**WHAT YOU NEED TO DO**
Which of the lines below contain the string "Example"? Pull out each of those lines, treating uppercase and lowercase as different.

**THE DATA**
=====

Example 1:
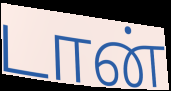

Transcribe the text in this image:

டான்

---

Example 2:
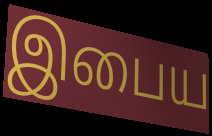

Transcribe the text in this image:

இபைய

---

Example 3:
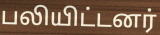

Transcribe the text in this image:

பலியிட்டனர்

=====

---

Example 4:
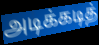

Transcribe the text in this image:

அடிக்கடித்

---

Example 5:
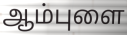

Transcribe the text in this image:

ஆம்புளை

=====

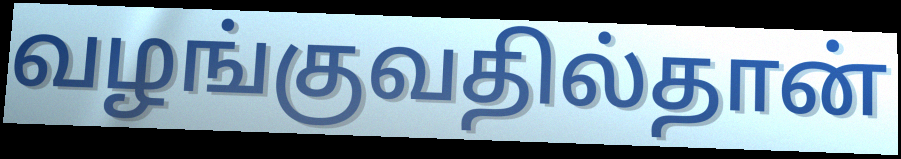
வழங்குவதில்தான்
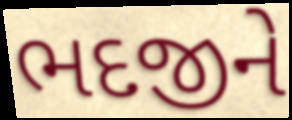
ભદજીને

=====

**FINISHED TASK**
Example 1:
Example 2:
Example 3:
Example 4:
Example 5:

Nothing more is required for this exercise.